Verilen Metin:
● ● ●
Sayı 4
Görüş

Liderlik ve Başaran Ekip Olmak

'Dört Mevsim Bir İnsan' projemizin İlkbahar dönemindeki konuğu Türkiye A Milli Erkek Basketbol Takımı Başantrenörü Orhun Ene oldu. n-telligent institute Eğitim & Gelişim Uzmanımız Anıl Aksaç'ın moderatörlüğünde 'Basketbol' ve 'Mühendislik' kavramlarını aynı potada erittiğimiz keyifli bir söyleşi gerçekleştirdik. Nostaljik fotoğraflar ve maç videolarıyla daha da keyifli hale gelen ve çalışma arkadaşlarımızın da sorularıyla katkıda bulunduğu sohbetimizden satırbaşlarını aşağıda okuyabilirsiniz.
● ● ●
İstenen İş:
Söyleşiyi tanıtan metinde tek tırnak içinde yazılmış bütün ifadeleri sıralayın.

Veri Kesiti:
● ● ●
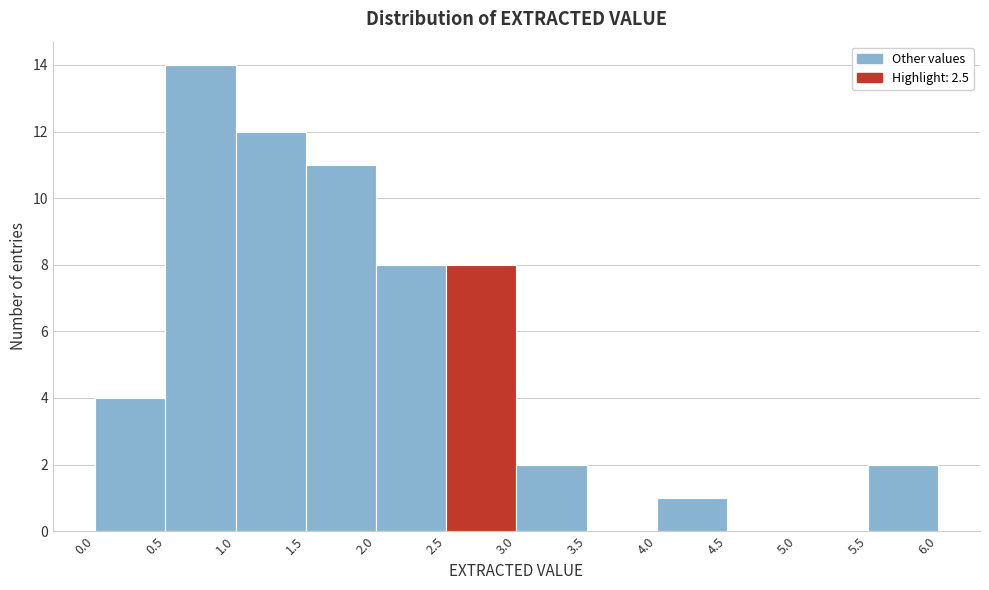

Over which range of the x-axis is the bar tallest?

0.5 to 1.0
● ● ●
Tamamlanan Görev:
- Dört Mevsim Bir İnsan
- Basketbol
- Mühendislik